Now, imagine a patient for whom a defining symptom is the inability to maintain the same level of exercise two days in a row. Imagine a treatment where the patient is told to (1) increase exercise daily, and (2) ignore how it makes them feel. These patients end up operating in constant anaerobic metabolism, which is dangerous for trained athletes – certainly it is dangerous for patients.
That brings us to my own principle frustration with this literature. The psychiatric literature on the disease known as ME and/or CFS does not reference the great body of literature on physical abnormalities found in the disease. Those who know nothing of these diseases who read this psychiatric literature won’t know about post-exertional “malaise” (or worsening of symptoms); won’t know about significant cognitive dysfunction and sleep abnormalities; ataxia, gait abnormalities, muscle pain; and – above all – won’t know that one-fourth of patients are either bedridden or housebound.
Here, then, is the major source of the division between QMUL/KCL and the rest of the ME/CFS community. It has nothing to do with how patients feel about psychiatrists or psychiatric diagnosis. Rather, the QMUL/KCL world admits to no evidence of physical abnormalities in patients with this disease – an assertion I do not believe they are entitled to make. Certainly readers should have the opportunity to choose for themselves; a full and objective bibliography should be provided by the authors, not just a bibliography of work that agrees with their thesis.
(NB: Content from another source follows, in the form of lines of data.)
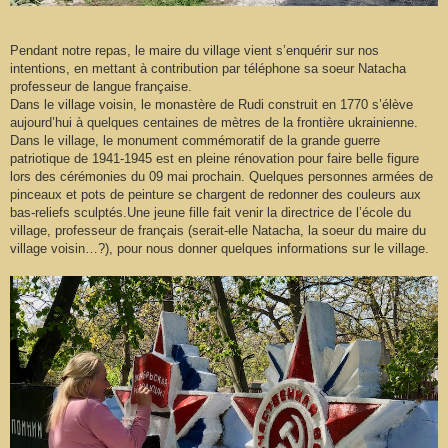
Pendant notre repas, le maire du village vient s’enquérir sur nos
intentions, en mettant à contribution par téléphone sa soeur Natacha
professeur de langue française.
Dans le village voisin, le monastère de Rudi construit en 1770 s’élève
aujourd’hui à quelques centaines de mètres de la frontière ukrainienne.
Dans le village, le monument commémoratif de la grande guerre
patriotique de 1941-1945 est en pleine rénovation pour faire belle figure
lors des cérémonies du 09 mai prochain. Quelques personnes armées de
pinceaux et pots de peinture se chargent de redonner des couleurs aux
bas-reliefs sculptés.Une jeune fille fait venir la directrice de l’école du
village, professeur de français (serait-elle Natacha, la soeur du maire du
village voisin…?), pour nous donner quelques informations sur le village.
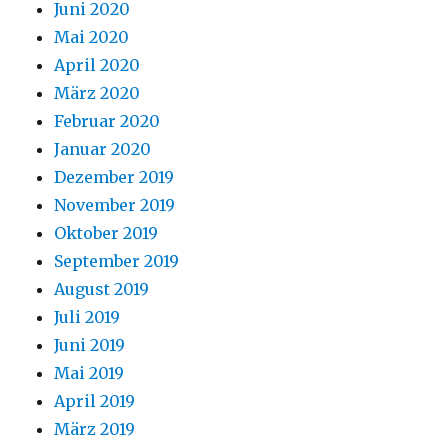
Juni 2020
Mai 2020
April 2020
März 2020
Februar 2020
Januar 2020
Dezember 2019
November 2019
Oktober 2019
September 2019
August 2019
Juli 2019
Juni 2019
Mai 2019
April 2019
März 2019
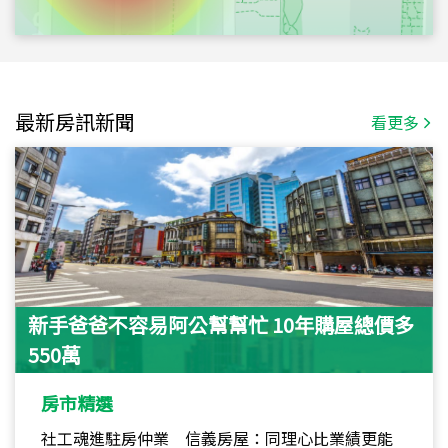
最新房訊新聞
看更多
新手爸爸不容易阿公幫幫忙 10年購屋總價多
550萬
房市精選
社工魂進駐房仲業 信義房屋：同理心比業績更能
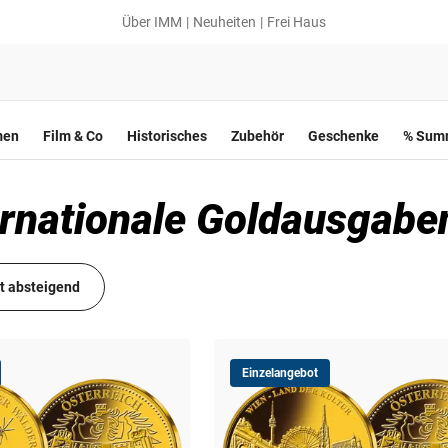
Über IMM
Neuheiten
Frei Haus
men
Film & Co
Historisches
Zubehör
Geschenke
% Summ
ernationale Goldausgabe
it absteigend
Einzelangebot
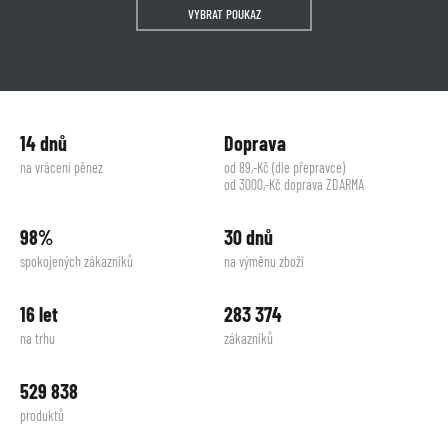
VYBRAT POUKAZ
14 dnů
Doprava
na vrácení pěnez
od 89,-Kč (dle přepravce)
od 3000,-Kč doprava ZDARMA
98%
30 dnů
spokojených zákazníků
na výměnu zboží
16 let
283 374
na trhu
zákazníků
529 838
produktů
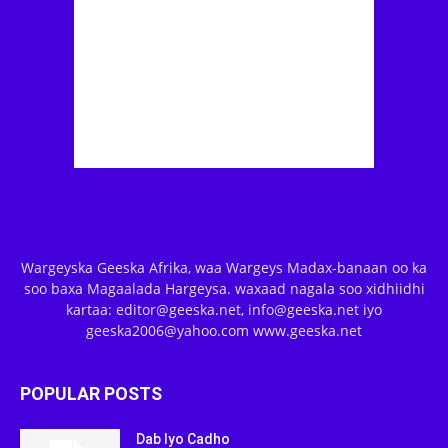
Wargeyska Geeska Afrika, waa Wargeys Madax-banaan oo ka
soo baxa Magaalada Hargeysa. waxaad nagala soo xidhiidhi
kartaa: editor@geeska.net, info@geeska.net iyo
geeska2006@yahoo.com www.geeska.net
POPULAR POSTS
Dab Iyo Cadho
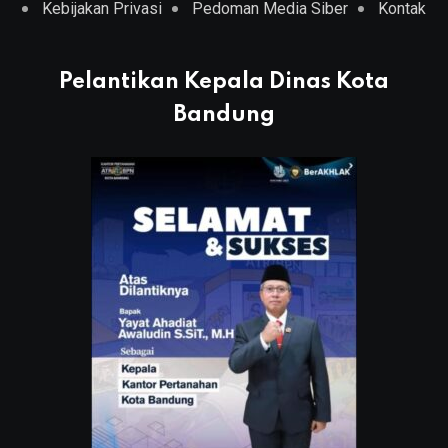
Kebijakan Privasi
Pedoman Media Siber
Kontak
Pelantikan Kepala Dinas Kota
Bandung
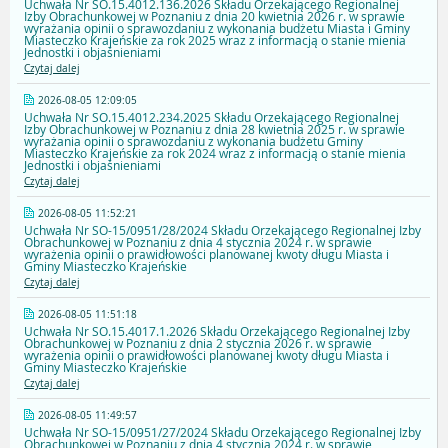
Uchwała Nr SO.15.4012.136.2026 Składu Orzekającego Regionalnej
Izby Obrachunkowej w Poznaniu z dnia 20 kwietnia 2026 r. w sprawie
wyrażania opinii o sprawozdaniu z wykonania budżetu Miasta i Gminy
Miasteczko Krajeńskie za rok 2025 wraz z informacją o stanie mienia
Jednostki i objaśnieniami
Czytaj dalej
2026-08-05 12:09:05
Uchwała Nr SO.15.4012.234.2025 Składu Orzekającego Regionalnej
Izby Obrachunkowej w Poznaniu z dnia 28 kwietnia 2025 r. w sprawie
wyrażania opinii o sprawozdaniu z wykonania budżetu Gminy
Miasteczko Krajeńskie za rok 2024 wraz z informacją o stanie mienia
Jednostki i objaśnieniami
Czytaj dalej
2026-08-05 11:52:21
Uchwała Nr SO-15/0951/28/2024 Składu Orzekającego Regionalnej Izby
Obrachunkowej w Poznaniu z dnia 4 stycznia 2024 r. w sprawie
wyrażenia opinii o prawidłowości planowanej kwoty długu Miasta i
Gminy Miasteczko Krajeńskie
Czytaj dalej
2026-08-05 11:51:18
Uchwała Nr SO.15.4017.1.2026 Składu Orzekającego Regionalnej Izby
Obrachunkowej w Poznaniu z dnia 2 stycznia 2026 r. w sprawie
wyrażenia opinii o prawidłowości planowanej kwoty długu Miasta i
Gminy Miasteczko Krajeńskie
Czytaj dalej
2026-08-05 11:49:57
Uchwała Nr SO-15/0951/27/2024 Składu Orzekającego Regionalnej Izby
Obrachunkowej w Poznaniu z dnia 4 stycznia 2024 r. w sprawie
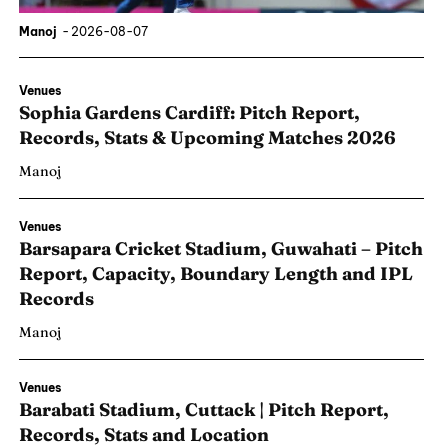
Manoj
-
2026-08-07
Venues
Sophia Gardens Cardiff: Pitch Report,
Records, Stats & Upcoming Matches 2026
Manoj
Venues
Barsapara Cricket Stadium, Guwahati – Pitch
Report, Capacity, Boundary Length and IPL
Records
Manoj
Venues
Barabati Stadium, Cuttack | Pitch Report,
Records, Stats and Location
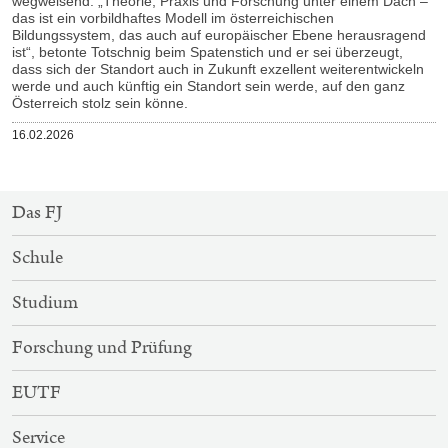
wegweisend: „Theorie, Praxis und Forschung unter einem Dach –
das ist ein vorbildhaftes Modell im österreichischen
Bildungssystem, das auch auf europäischer Ebene herausragend
ist“, betonte Totschnig beim Spatenstich und er sei überzeugt,
dass sich der Standort auch in Zukunft exzellent weiterentwickeln
werde und auch künftig ein Standort sein werde, auf den ganz
Österreich stolz sein könne.
Veröffentlicht
16.02.2026
am
SITEMAP-
Das FJ
NAVIGATION
Schule
Studium
Forschung und Prüfung
EUTF
Service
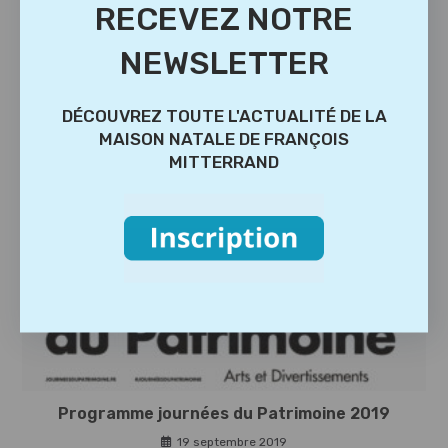
RECEVEZ NOTRE
NEWSLETTER
DÉCOUVREZ TOUTE L'ACTUALITÉ DE LA
MAISON NATALE DE FRANÇOIS
MITTERRAND
15 septembre 2021
Programme journées du Patrimoine 2019
19 septembre 2019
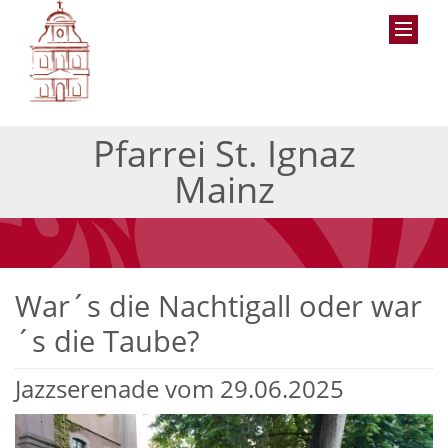
Pfarrei St. Ignaz
Mainz
War´s die Nachtigall oder war
´s die Taube?
Jazzserenade vom 29.06.2025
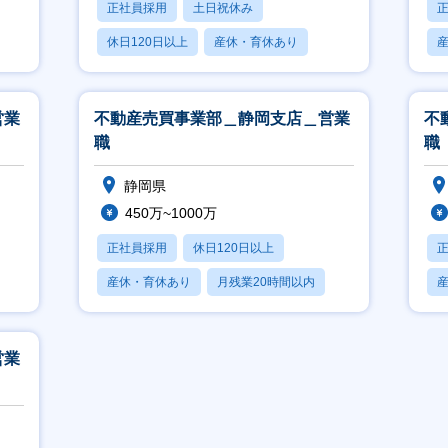
正社員採用
土日祝休み
休日120日以上
産休・育休あり
賞与あり
営業
不動産売買事業部＿静岡支店＿営業
不
職
職
静岡県
450万~1000万
正社員採用
休日120日以上
産休・育休あり
月残業20時間以内
賞与あり
営業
Under the circumstances, the authors of this £6 million study – which used taxpayers’ funds – are being suspiciously coy. Patients have insisted for years that the CBT/GET protocol is not just meaningless – it is directly harmful. Indeed, if CBT/GET were a pharmaceutical drug instead of a protocol, it would have been denied a long time ago on the basis of the number of adverse events.
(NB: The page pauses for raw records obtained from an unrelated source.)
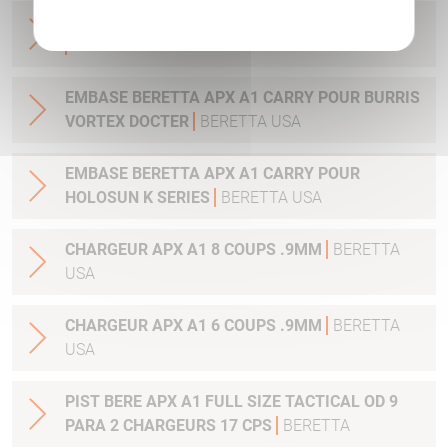
VIS PLAQUETTE APX POUR VISEUR C-MORE
BERETTA
EMBASE BERETTA APX A1 CARRY POUR BURRIS
VORTEX DOCTER
BERETTA USA
EMBASE BERETTA APX A1 CARRY POUR
HOLOSUN K SERIES
BERETTA USA
CHARGEUR APX A1 8 COUPS .9MM
BERETTA
USA
CHARGEUR APX A1 6 COUPS .9MM
BERETTA
USA
PIST BERE APX A1 FULL SIZE TACTICAL OD 9
PARA 2 CHARGEURS 17 CPS
BERETTA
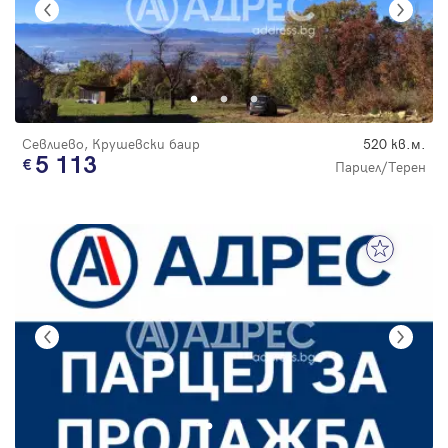
Севлиево, Крушевски баир
520 кв.м.
5 113
Парцел/Терен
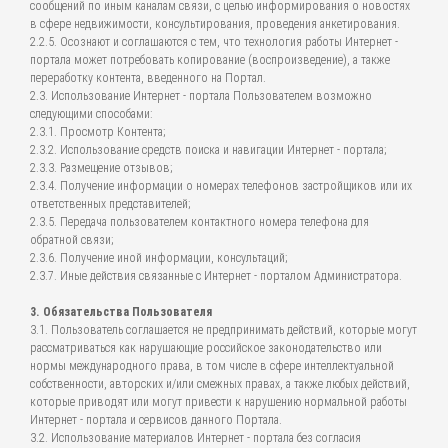
сообщений по иным каналам связи, с целью информирования о новостях
в сфере недвижимости, консультирования, проведения анкетирования.
2.2.5. Осознают и соглашаются с тем, что технология работы Интернет -
портала может потребовать копирование (воспроизведение), а также
переработку контента, введенного на Портал.
2.3. Использование Интернет - портала Пользователем возможно
следующими способами:
2.3.1. Просмотр Контента;
2.3.2. Использование средств поиска и навигации Интернет - портала;
2.3.3. Размещение отзывов;
2.3.4. Получение информации о номерах телефонов застройщиков или их
ответственных представителей;
2.3.5. Передача пользователем контактного номера телефона для
обратной связи;
2.3.6. Получение иной информации, консультаций;
2.3.7. Иные действия связанные с Интернет - порталом Администратора.
3. Обязательства Пользователя
3.1. Пользователь соглашается не предпринимать действий, которые могут
рассматриваться как нарушающие российское законодательство или
нормы международного права, в том числе в сфере интеллектуальной
собственности, авторских и/или смежных правах, а также любых действий,
которые приводят или могут привести к нарушению нормальной работы
Интернет - портала и сервисов данного Портала.
3.2. Использование материалов Интернет - портала без согласия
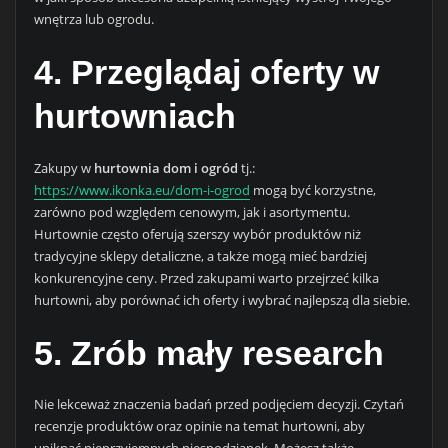
wnętrza lub ogrodu.
4. Przeglądaj oferty w
hurtowniach
Zakupy w
hurtownia dom i ogród
tj.:
https://www.ikonka.eu/dom-i-ogrod
mogą być korzystne,
zarówno pod względem cenowym, jak i asortymentu.
Hurtownie często oferują szerszy wybór produktów niż
tradycyjne sklepy detaliczne, a także mogą mieć bardziej
konkurencyjne ceny. Przed zakupami warto przejrzeć kilka
hurtowni, aby porównać ich oferty i wybrać najlepszą dla siebie.
5. Zrób mały research
Nie lekceważ znaczenia badań przed podjęciem decyzji. Czytań
recenzje produktów oraz opinie na temat hurtowni, aby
But both the UK and the US governments continue to recommend this treatment – and they base that recommendation on the PACE trials plus the body of literature written by the schools of psychiatry at QMUL and KCL.
It is not just an academic discussion. Policy choices rest on the conclusion. Treatment choices rest on the conclusions.
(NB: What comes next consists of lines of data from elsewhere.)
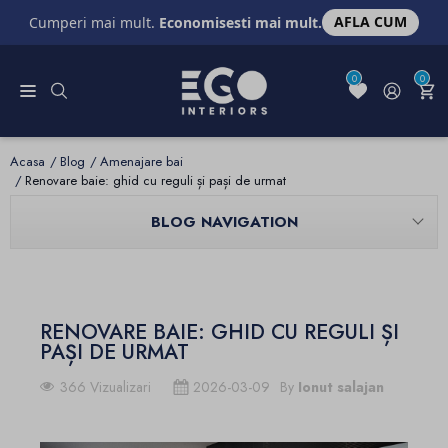
AFLA CUM
Cumperi mai mult.
Economisesti mai mult.
0
0
Acasa
Blog
Amenajare bai
Renovare baie: ghid cu reguli și pași de urmat
BLOG NAVIGATION
RENOVARE BAIE: GHID CU REGULI ȘI
PAȘI DE URMAT
366 Vizualizari
2026-03-09
By
Ionut salajan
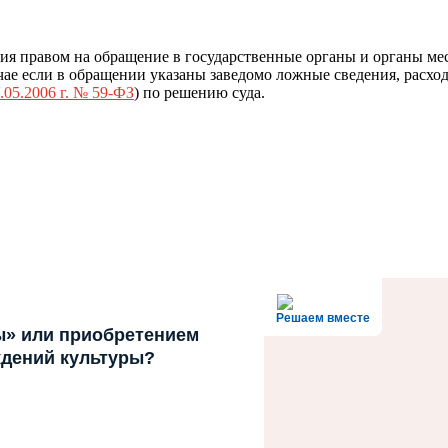
ия правом на обращение в государственные органы и органы ме
ае если в обращении указаны заведомо ложные сведения, расход
.05.2006 г. № 59-ФЗ
) по решению суда.
Решаем вместе
ы» или приобретением
ждений культуры?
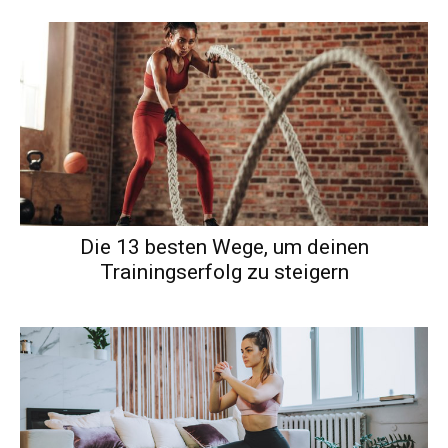
Die 13 besten Wege, um deinen
Trainingserfolg zu steigern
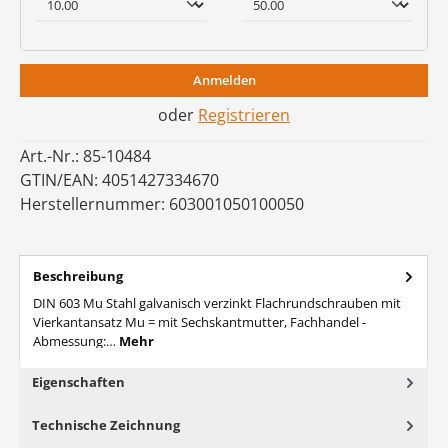
Anmelden
oder
Registrieren
Art.-Nr.:
85-10484
GTIN/EAN:
4051427334670
Herstellernummer:
603001050100050
Beschreibung
DIN 603 Mu Stahl galvanisch verzinkt Flachrundschrauben mit
Vierkantansatz Mu = mit Sechskantmutter, Fachhandel -
Abmessung:…
Mehr
Eigenschaften
Technische Zeichnung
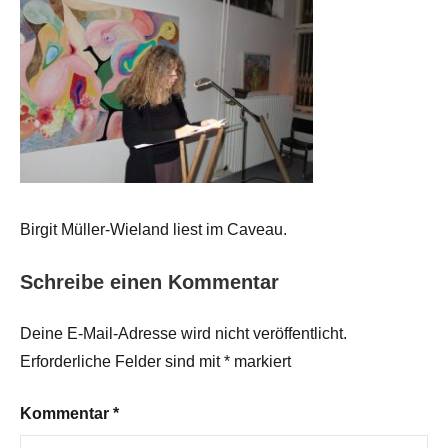
Birgit Müller-Wieland liest im Caveau.
Schreibe einen Kommentar
Deine E-Mail-Adresse wird nicht veröffentlicht.
Erforderliche Felder sind mit
*
markiert
Kommentar
*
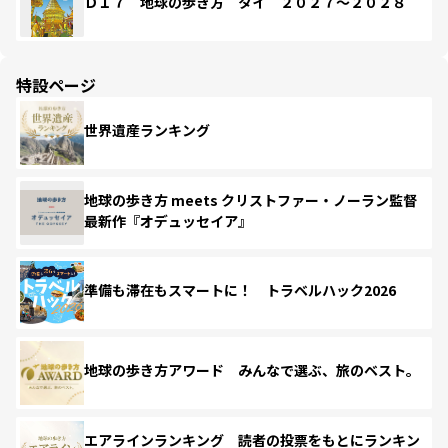
Ｄ１７ 地球の歩き方 タイ ２０２７～２０２８
特設ページ
世界遺産ランキング
地球の歩き方 meets クリストファー・ノーラン監督
最新作『オデュッセイア』
準備も滞在もスマートに！ トラベルハック2026
地球の歩き方アワード みんなで選ぶ、旅のベスト。
エアラインランキング 読者の投票をもとにランキン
It is imperative that we get this right. If the authors are wrong, then this is actually harming patients, even as I write this sentence. They would probably consider that sentence harassment. But how else am I to say it? There is evidence that the adverse events from this treatment protocol are being swept under the rug.
One million American adults suffer from this disease. 250,000 patients in the UK are also victims. This is too important not to make absolutely certain we are doing the right thing.
What I do not understand is why the psychiatrists at QMUL and KCL don’t agree with that.